Biography
A character who, while amazing in their own world, is either outclassed or unexceptional in this new one.
They're the iconic superhero in Everytown, America, but now they're in a world where everyone is a Flying Brick. A regional karate champion is knocked out in two hits in an international tournament full of masters. A Grade Skipper advances to a class where they are no longer the best student. They're a genius on Earth, but they get abducted and find that everyone off-world can compute advanced calculus too.

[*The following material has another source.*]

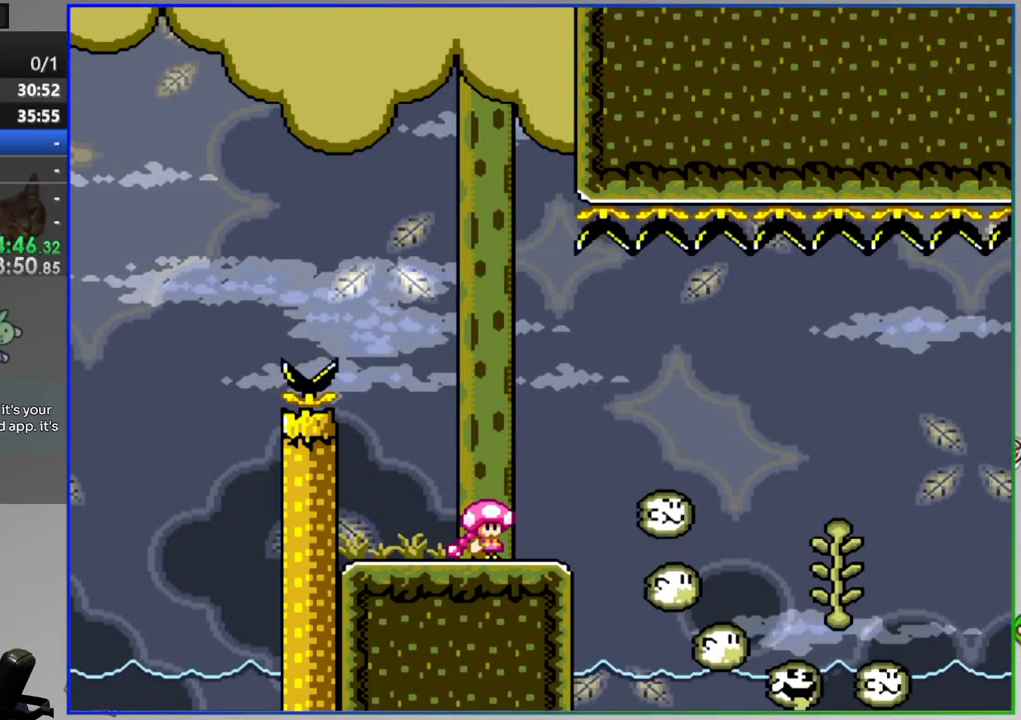
{"buttons": ["Y"], "events": []}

When Everyone Is a Super, no one is.
While Normal Fish in a Tiny Pond has a character go from From Zero to Hero due to the clashing circumstances of the new place they find themselves in, here it's the opposite. With Power Creep in place, a character's skill level is Overshadowed by Awesome when faced against peers and opponents who have normalized the thing that made our main character abnormal. When your hero is an Experienced Protagonist, a good way to create tension for them is to put them in situations where their experience would only help in the most basic ways.
Crossovers are very popular in this regard. Characters who are established as The Ace, the World's Strongest Man, the World's Most Beautiful Woman, or other archetypes defined by being winners in their continuities wind up encountering other characters who have faced foes with similar powers and abilities in their own setting and beaten them.

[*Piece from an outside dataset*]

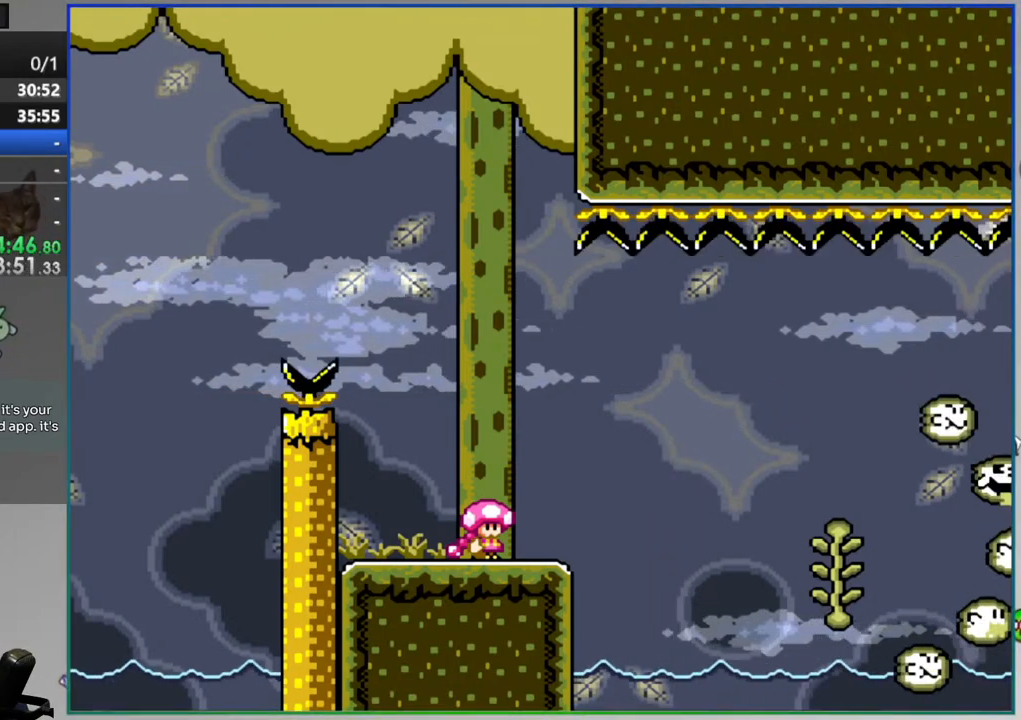
{"buttons": ["Y"], "events": []}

Sub-Trope of Fish out of Water.
Compare A Hero to His Hometown (local celebrities who're nobody outside their hometown), Always a Bigger Fish (where there is always someone better), Eviler than Thou (where someone "out-bads" the Big Bad), Fake Ultimate Hero (where the hero was never impressive to begin with), Graceful in Their Element (where the factors are environmental), Large Runt (where the comparison is size-based), Not Rare Over There (where a resource is rare in one place and common in another), Power Creep (where new content is always superior), So Last Season (where the way to defeat the last opponent won't work for the next one), Summon Bigger Fish (where you bring in a new threat to defeat the old one), Surrounded by Smart People (where The Smart Guy meets their intellectual peers), Villain Forgot to Level Grind (where the bad guy is easier to beat at a later stage), We Have Those, Too (where special qualities are rendered common), Well-Trained, but Inexperienced (a character is skilled, but lacks street-smarts), and Wrong Context Magic (where a character's abilities break the established rules of the new setting).
Contrast Instant Expert (when a character immediately becomes good at a new skill they acquire), Like a Duck Takes to Water (where a character thrives in their new environment), and Normal Fish in a Tiny Pond (an unexceptional character becomes exceptional in a new setting).